Sweetcorn & Carrot Muffins
Prep time
Cook time
Total time
Delicious gluten and dairy free savoury muffins packed with sweetcorn and carrots. Perfect for lunch boxes or to take out on a picnic!
Serves: 12
  • 2 medium eggs
  • 150ml / 0.5 cup non dairy milk
  • 75g / 0.5 cup dairy free spread, melted
  • 2 spring onions, chopped
  • 140g / 1 cup sweetcorn
  • 1 large carrot, grated
  • 250g / 2 cups gluten free plain flour
  • 2 tsp baking powder
  • ½ tsp paprika
  • 1 vegetable stock cube
  1. Preheat the oven to 180c / 350f and line a muffin tin with 12 muffin cases.
  2. Gently whisk the eggs in a large bowl and stir in the milk and melted butter. Mix in the spring onion, sweetcorn and grated carrot and mix well.

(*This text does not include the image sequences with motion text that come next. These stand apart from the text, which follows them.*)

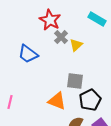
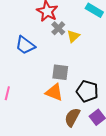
gray square: (75, 81) -> (60, 72), moved
black pentagon: (90, 100) -> (87, 91), turned -30

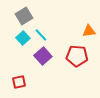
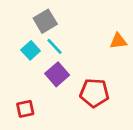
gray square: (24, 16) -> (45, 21), moved
red pentagon: (77, 56) -> (94, 93), moved

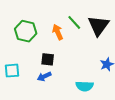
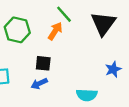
green line: (74, 22) -> (64, 14), moved
orange arrow: (58, 32) -> (55, 31), turned 56

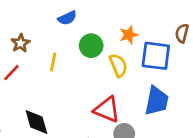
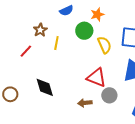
orange star: (129, 35) -> (97, 14), moved
brown star: (20, 43) -> (40, 30), moved

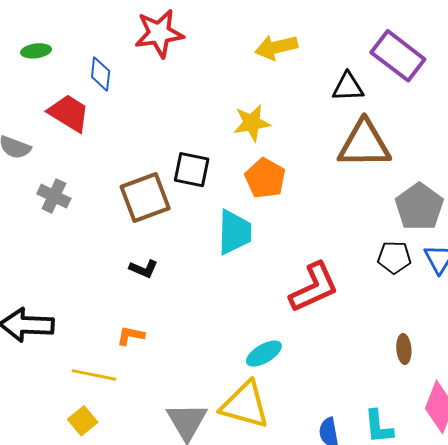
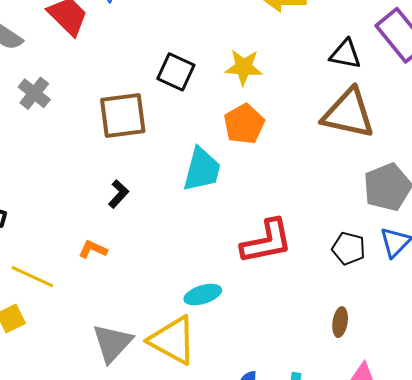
black square: (192, 170) -> (176, 72), moved
black pentagon: (394, 257) -> (349, 248), moved
black L-shape: (144, 269) -> (119, 194), moved, turned -84
orange L-shape: (131, 336) -> (93, 249), moved

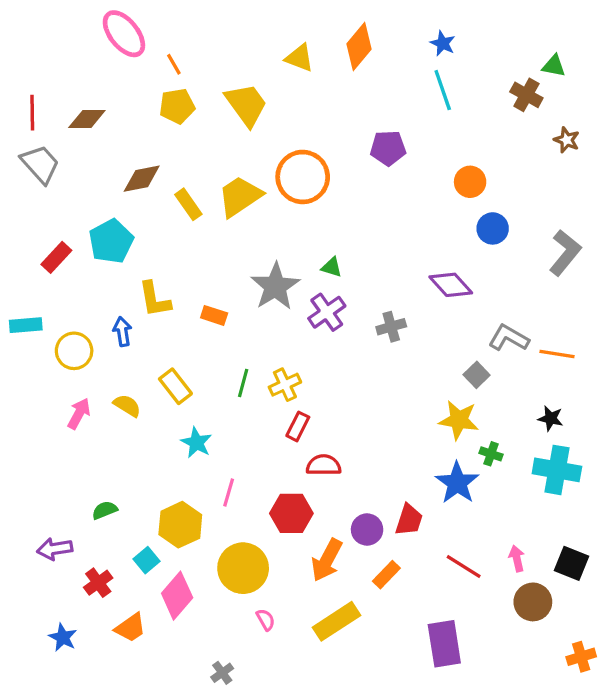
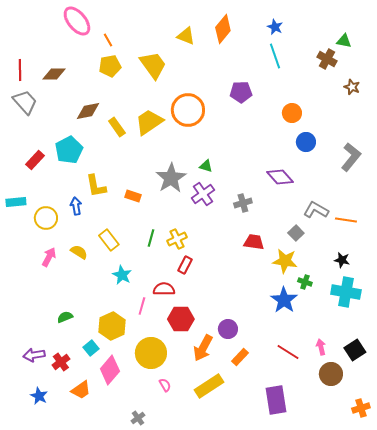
red semicircle: (324, 465) -> (164, 289), moved
red trapezoid: (409, 520) -> (254, 242), moved, turned -100
purple arrow: (55, 549) -> (34, 355), moved
black square: (571, 563) -> (355, 350), turned 35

  3. Finally, add in the flour, baking powder and paprika, then crumble in the stock cube and mix just enough until all the ingredients have combined.
  4. Divide the mixture between the 12 muffin cases and bake in the oven for 20-25 minutes until cooked through (a skewer stuck into the middle should come out dry).
  5. Store the muffins in an airtight container for 2 days or freeze individually and leave out to defrost overnight.